Piyasa analisti Sentora, bu eğilimi vurgulayarak, bu önemli çıkışların kısa pozisyon sıkışması için zemin hazırlayacak sıkan bir likidite ortamına katkı sağladığını belirtti. Öne çıkan kripto stratejisti MerlijnTrader ise, bu dinamiklerin ETH fiyatlarını mevcut piyasa döngüsü içinde 10,000 dolara yönlendirebileceğini öngörüyor; özellikle yıl sonuna kadar beklenen ETF staking onayları, staking teşviklerini daha da artırarak dolaşımdaki arzı azaltacaktır.
Hedge Fon Temel Ticaret Stratejileri ve Piyasa Volatilitesi ile İlgili Riskler
Ethereum’un arz şoku etrafındaki boğa hikayesi çekici olsa da risklerden yoksun değil. Hedge fonların kullandığı temel ticaret stratejisi, ani volatilite artışlarına karşı hassas ve bu durum 2020’deki “Kara Perşembe” çöküşünü hatırlatıyor. Benzer bir piyasa bozulması yaşanırsa, bu kaldıraçlı pozisyonlar zorunlu tasfiyelere tabi olabilir, bu da keskin fiyat düzeltmelerine ve piyasa güveninin sarsılmasına neden olabilir.

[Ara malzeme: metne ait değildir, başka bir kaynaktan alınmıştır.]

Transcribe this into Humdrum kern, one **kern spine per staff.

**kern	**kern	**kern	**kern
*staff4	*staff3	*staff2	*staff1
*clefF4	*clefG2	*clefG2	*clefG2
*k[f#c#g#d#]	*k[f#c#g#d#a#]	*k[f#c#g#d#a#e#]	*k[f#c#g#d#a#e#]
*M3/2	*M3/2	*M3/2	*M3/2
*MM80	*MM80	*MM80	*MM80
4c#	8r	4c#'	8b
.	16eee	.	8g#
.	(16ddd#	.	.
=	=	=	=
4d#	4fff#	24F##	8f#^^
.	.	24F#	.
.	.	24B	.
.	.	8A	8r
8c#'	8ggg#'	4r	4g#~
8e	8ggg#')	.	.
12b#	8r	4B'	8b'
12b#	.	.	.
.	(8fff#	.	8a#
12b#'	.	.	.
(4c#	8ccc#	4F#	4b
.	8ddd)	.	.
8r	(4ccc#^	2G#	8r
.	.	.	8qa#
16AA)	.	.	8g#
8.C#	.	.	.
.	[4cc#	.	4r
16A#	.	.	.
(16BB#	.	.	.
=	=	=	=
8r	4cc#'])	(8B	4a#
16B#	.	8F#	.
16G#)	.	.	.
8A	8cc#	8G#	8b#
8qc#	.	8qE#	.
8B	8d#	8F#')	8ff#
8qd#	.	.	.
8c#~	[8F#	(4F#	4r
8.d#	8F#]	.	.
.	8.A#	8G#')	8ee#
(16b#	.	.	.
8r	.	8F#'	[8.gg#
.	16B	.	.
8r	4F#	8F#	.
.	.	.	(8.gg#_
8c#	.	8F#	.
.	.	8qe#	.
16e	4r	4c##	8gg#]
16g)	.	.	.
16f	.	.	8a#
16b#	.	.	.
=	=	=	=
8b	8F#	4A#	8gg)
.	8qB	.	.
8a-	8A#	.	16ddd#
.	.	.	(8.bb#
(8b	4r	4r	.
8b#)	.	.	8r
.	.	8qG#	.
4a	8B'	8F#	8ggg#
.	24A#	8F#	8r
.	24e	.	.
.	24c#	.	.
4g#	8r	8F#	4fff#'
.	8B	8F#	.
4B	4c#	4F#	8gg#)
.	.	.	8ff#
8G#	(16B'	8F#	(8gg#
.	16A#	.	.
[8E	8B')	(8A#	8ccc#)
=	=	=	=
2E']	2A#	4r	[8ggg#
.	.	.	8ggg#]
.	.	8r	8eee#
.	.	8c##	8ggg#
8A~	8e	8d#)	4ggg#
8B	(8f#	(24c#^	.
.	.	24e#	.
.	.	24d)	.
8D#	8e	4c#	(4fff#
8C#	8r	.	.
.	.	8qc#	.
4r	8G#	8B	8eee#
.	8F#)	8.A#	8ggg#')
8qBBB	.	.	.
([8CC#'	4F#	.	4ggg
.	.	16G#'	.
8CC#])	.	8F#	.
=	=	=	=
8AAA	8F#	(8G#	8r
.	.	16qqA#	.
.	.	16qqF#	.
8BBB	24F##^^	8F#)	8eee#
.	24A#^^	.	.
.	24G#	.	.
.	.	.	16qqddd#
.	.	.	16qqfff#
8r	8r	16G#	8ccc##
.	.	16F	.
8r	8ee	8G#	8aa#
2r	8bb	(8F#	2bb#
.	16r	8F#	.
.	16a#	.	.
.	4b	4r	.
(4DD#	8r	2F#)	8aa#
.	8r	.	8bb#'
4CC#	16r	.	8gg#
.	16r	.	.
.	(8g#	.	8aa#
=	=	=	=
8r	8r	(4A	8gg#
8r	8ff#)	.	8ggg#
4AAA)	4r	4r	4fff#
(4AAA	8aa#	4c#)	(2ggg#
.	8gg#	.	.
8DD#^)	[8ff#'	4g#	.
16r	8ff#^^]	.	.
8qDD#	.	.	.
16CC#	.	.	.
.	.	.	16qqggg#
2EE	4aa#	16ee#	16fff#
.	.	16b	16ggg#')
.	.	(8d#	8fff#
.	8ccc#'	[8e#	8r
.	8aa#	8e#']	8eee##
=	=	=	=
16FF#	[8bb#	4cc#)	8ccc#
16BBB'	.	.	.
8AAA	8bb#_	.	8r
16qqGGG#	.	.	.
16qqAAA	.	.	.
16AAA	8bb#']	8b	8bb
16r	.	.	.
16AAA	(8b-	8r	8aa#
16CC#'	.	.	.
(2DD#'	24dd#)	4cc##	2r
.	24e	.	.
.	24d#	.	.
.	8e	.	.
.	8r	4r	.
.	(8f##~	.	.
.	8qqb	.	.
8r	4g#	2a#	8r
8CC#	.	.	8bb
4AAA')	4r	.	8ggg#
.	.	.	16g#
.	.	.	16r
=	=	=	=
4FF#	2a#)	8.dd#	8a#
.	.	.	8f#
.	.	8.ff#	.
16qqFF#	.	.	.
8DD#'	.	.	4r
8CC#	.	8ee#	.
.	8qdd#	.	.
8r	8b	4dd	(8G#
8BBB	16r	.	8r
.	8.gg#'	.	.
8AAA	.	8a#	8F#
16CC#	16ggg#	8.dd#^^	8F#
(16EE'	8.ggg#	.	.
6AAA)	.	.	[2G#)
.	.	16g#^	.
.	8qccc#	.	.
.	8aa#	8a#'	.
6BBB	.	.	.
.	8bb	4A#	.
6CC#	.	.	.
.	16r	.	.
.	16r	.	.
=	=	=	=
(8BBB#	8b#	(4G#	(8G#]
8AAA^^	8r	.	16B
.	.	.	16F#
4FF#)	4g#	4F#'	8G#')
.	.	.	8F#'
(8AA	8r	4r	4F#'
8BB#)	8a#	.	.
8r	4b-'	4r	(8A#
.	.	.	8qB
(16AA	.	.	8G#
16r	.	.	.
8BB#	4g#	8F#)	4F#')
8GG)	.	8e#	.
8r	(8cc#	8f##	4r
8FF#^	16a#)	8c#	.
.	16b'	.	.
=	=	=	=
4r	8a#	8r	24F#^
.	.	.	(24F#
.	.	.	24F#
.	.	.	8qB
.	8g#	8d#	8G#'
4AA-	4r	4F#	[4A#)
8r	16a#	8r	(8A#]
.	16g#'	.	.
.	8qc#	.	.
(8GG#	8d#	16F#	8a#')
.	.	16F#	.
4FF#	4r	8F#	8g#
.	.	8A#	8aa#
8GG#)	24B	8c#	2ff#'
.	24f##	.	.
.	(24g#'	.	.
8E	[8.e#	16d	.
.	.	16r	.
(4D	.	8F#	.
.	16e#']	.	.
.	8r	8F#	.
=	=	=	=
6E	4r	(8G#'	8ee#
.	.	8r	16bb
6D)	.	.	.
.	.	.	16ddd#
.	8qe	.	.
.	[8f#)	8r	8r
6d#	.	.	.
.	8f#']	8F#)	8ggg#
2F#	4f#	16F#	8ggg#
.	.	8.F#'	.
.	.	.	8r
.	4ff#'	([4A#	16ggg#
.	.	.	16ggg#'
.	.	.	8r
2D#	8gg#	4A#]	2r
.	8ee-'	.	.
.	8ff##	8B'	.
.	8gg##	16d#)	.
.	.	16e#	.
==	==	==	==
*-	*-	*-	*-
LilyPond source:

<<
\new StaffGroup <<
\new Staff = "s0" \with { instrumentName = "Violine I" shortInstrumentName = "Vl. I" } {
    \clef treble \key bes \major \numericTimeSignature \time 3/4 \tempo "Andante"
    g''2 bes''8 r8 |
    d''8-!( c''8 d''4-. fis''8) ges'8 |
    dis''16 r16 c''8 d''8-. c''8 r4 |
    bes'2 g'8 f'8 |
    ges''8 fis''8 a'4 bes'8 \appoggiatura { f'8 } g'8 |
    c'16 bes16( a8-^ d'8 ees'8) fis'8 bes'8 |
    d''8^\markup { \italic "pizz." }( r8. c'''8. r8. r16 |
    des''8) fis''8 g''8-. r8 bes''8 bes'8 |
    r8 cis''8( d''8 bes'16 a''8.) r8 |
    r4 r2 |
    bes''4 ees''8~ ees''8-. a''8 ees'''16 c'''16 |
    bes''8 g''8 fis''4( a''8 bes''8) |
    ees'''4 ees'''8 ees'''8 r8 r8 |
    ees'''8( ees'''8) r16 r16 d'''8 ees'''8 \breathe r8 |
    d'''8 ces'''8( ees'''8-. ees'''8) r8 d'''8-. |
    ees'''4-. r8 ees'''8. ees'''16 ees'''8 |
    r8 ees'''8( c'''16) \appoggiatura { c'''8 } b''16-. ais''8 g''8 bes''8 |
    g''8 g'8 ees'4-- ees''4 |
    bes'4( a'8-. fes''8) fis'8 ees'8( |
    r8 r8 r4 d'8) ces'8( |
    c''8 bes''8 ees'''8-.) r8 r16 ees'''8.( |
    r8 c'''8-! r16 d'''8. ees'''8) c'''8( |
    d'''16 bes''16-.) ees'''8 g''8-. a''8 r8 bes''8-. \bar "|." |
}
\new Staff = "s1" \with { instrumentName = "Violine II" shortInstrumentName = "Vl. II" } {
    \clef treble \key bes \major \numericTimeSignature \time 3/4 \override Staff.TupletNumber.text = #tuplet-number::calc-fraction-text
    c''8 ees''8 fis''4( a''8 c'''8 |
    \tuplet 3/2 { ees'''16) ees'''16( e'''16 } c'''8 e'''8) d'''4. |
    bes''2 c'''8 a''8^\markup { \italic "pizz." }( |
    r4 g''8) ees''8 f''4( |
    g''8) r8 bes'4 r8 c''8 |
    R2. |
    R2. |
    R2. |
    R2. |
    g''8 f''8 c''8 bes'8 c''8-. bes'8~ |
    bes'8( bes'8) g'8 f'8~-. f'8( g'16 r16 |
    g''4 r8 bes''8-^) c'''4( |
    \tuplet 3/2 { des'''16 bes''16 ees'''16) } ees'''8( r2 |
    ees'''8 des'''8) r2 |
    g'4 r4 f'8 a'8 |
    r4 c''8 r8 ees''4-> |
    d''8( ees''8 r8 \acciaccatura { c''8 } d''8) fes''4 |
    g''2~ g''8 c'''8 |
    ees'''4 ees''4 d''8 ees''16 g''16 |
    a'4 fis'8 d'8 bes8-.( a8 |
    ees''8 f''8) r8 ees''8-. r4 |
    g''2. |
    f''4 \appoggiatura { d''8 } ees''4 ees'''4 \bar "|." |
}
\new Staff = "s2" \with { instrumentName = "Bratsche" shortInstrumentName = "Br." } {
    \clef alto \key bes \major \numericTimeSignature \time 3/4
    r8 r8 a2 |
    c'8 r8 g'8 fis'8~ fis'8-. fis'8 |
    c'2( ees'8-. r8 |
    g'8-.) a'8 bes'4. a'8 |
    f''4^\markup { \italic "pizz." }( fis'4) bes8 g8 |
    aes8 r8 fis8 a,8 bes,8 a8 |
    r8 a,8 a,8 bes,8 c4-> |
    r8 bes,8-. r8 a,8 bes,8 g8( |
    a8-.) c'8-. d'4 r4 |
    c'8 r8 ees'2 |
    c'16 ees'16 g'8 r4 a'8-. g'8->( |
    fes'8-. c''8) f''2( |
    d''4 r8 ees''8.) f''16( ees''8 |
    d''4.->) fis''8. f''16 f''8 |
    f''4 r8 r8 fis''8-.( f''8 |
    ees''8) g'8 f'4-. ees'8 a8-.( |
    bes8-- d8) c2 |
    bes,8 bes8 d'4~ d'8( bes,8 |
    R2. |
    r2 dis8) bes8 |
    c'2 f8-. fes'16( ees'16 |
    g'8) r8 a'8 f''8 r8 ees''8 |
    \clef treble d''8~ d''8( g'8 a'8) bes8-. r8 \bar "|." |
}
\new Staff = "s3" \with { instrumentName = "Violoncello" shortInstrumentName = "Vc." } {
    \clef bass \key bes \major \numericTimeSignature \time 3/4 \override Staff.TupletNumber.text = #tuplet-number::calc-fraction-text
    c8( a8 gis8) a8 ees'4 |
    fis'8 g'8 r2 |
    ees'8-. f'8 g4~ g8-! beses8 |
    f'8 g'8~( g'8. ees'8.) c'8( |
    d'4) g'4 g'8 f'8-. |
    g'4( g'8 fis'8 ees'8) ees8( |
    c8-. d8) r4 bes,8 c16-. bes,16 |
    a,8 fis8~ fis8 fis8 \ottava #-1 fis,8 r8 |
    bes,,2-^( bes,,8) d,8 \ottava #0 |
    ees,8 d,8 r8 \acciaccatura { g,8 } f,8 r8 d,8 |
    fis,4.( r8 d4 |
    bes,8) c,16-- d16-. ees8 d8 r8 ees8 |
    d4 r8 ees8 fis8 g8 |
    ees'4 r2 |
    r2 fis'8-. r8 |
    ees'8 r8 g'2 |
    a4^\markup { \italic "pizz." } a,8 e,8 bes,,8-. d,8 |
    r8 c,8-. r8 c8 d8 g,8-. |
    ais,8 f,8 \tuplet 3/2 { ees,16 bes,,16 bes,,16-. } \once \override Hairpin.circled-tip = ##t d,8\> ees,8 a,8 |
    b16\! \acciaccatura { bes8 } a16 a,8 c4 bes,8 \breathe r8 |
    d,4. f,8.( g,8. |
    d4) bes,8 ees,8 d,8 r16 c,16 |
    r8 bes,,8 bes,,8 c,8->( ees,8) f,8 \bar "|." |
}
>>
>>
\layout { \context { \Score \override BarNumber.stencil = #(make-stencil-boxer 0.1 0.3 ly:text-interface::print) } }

Şu anda ETH, 3,000 dolarlık seviyeyi yeniden kazanmış durumda, ancak Kasım 2021’deki tüm zamanların en yüksek seviyesine göre yaklaşık %38 oranında daha düşük. Yatırımcılar ve işlemciler, arz kısıtlamaları, kaldıraçlı kısa pozisyonlar ve piyasa volatilitesi arasındaki etkileşimi dikkatle izlemeli ve Ethereum’un kısa vadeli fiyat seyrini belirleyecektir.
Sonuç
Ethereum’un arz şoku, rekor kaldıraçlı kısa pozisyonlar, tarihi staking seviyeleri ve önemli borsa çekimleriyle oluşturduğu benzersiz sıkı likidite ortamı. Bu senaryo, boğa bir kısa pozisyon sıkışması potansiyelini artırırken, aynı zamanda volatilite artarsa hedge fonları tasfiye riskine de maruz bırakıyor. Piyasa katılımcıları, bu dinamikleri dikkatle izlemeli ve gelişen fırsatları değerlendirirken aşağı yönlü riskleri yönetmelidir.